* Source data
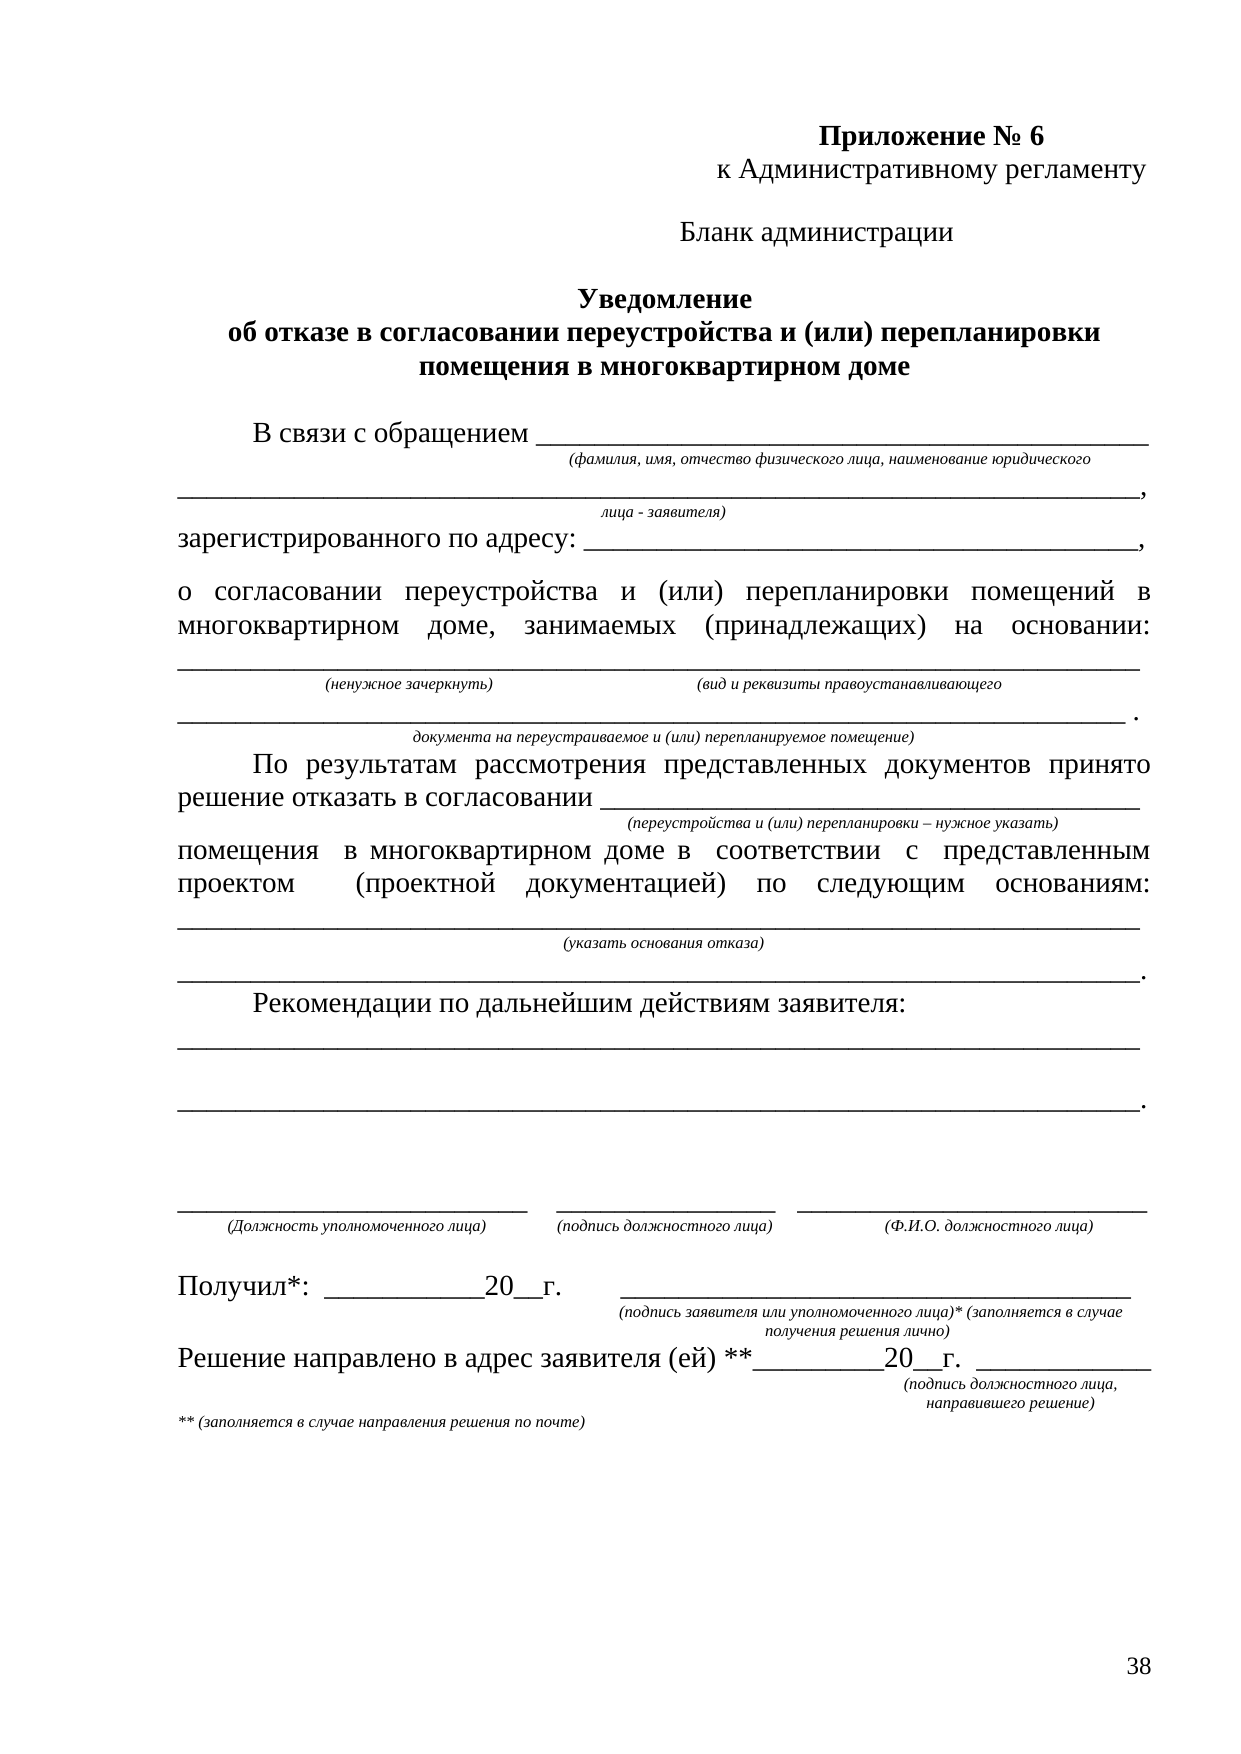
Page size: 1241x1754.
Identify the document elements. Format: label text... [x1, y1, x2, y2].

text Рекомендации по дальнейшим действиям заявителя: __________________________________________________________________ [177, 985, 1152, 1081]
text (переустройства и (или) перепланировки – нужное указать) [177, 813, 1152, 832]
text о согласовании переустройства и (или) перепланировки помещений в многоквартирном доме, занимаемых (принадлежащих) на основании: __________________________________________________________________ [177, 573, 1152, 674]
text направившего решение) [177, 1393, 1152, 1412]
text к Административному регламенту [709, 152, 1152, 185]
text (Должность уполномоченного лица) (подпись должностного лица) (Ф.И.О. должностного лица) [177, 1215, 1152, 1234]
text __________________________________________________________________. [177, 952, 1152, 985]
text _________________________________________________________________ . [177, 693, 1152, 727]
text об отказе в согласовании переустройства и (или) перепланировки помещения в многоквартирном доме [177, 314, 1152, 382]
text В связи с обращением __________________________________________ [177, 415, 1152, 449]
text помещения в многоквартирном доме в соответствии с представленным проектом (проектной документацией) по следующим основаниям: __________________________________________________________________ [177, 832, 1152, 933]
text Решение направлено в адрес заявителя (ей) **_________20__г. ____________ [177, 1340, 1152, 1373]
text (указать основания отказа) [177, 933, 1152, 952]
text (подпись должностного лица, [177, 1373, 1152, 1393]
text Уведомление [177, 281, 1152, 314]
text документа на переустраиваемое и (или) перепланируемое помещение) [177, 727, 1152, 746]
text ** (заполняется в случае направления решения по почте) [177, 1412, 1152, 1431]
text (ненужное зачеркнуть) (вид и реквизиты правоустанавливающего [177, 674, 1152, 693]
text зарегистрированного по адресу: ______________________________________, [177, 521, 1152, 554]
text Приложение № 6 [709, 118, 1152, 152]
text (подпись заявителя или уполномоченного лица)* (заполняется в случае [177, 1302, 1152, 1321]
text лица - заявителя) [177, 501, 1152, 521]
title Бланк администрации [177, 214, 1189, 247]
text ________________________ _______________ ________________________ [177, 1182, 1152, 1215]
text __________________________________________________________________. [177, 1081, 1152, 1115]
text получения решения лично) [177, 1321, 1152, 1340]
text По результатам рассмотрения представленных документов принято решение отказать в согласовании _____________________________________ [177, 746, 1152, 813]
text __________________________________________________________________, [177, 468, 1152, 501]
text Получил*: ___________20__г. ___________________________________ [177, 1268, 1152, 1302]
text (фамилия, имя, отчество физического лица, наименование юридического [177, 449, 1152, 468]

--

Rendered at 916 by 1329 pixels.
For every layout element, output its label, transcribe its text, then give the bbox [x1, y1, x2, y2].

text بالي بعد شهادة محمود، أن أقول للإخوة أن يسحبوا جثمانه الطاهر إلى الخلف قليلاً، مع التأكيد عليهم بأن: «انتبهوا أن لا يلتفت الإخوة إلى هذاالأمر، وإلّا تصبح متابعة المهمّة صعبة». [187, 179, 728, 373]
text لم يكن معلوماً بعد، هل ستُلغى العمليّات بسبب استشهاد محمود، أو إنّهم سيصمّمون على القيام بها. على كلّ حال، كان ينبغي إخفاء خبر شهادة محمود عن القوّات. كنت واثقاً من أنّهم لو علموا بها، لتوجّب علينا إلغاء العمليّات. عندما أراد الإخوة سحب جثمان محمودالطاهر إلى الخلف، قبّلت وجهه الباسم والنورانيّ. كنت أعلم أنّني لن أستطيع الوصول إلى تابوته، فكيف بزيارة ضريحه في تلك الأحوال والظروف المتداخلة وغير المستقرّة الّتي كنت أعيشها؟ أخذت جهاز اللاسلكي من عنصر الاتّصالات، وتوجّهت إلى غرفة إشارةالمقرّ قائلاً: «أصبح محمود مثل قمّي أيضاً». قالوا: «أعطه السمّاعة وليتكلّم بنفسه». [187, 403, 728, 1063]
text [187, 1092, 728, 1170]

* Your instructions
Work out how many lines in the listing above hold the word "подпись", and answer only with that number.

* Reply
3